Repeat everything from the line containing "pose: elev=173.0 azim=255.8" down to the end of the rows, leaving out the pictures.

[Recorded data]
--- START ---

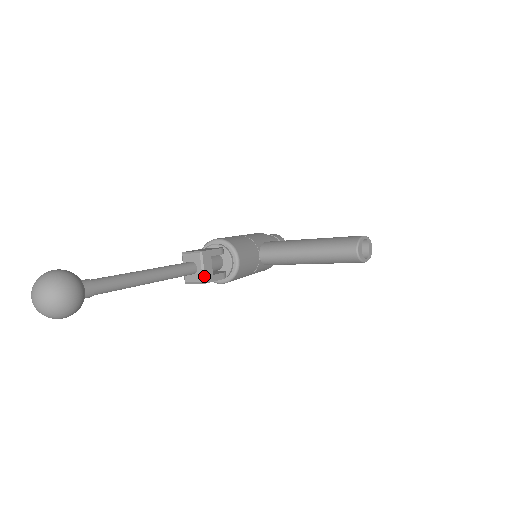
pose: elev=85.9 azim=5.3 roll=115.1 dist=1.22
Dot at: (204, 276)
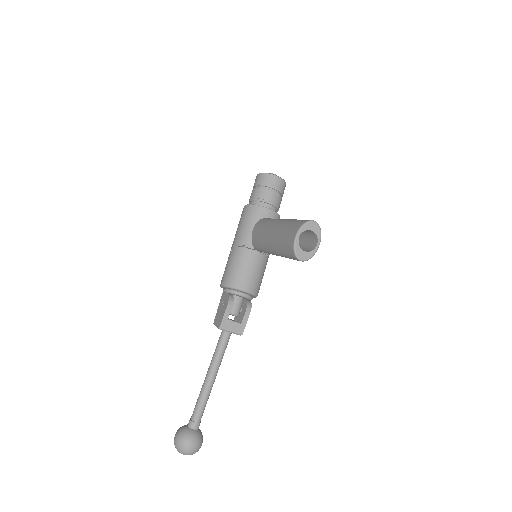
Dot at: (237, 334)
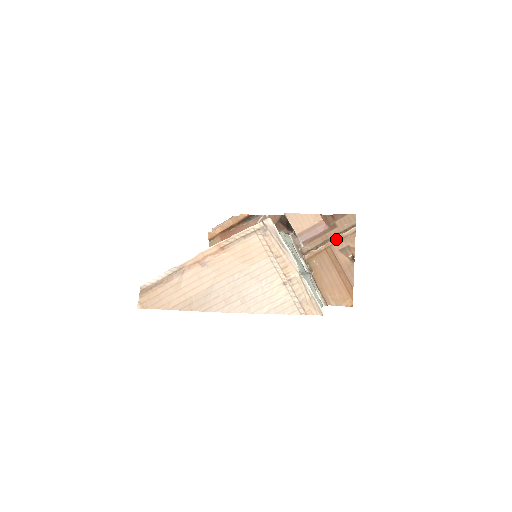
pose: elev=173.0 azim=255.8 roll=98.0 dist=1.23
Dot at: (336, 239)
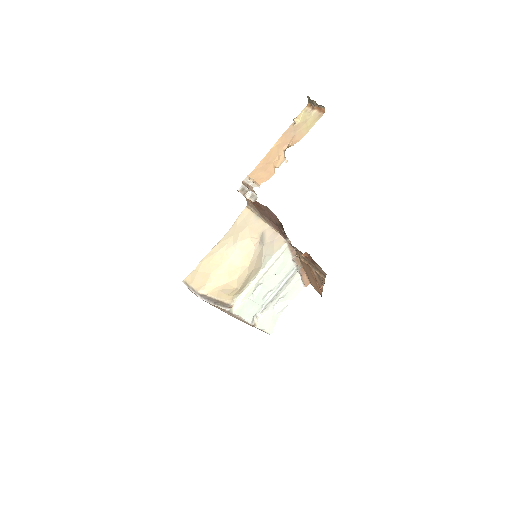
Dot at: (314, 270)
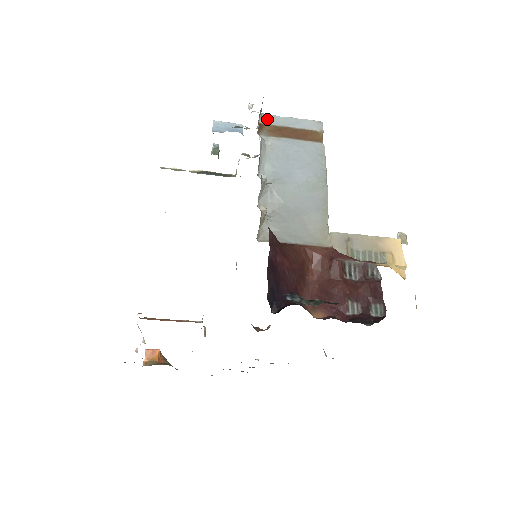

--- END ---

> [SOLUTION FOR THIS TASK]:
pose: elev=173.0 azim=255.8 roll=98.0 dist=1.23
Dot at: (336, 239)
Dot at: (314, 270)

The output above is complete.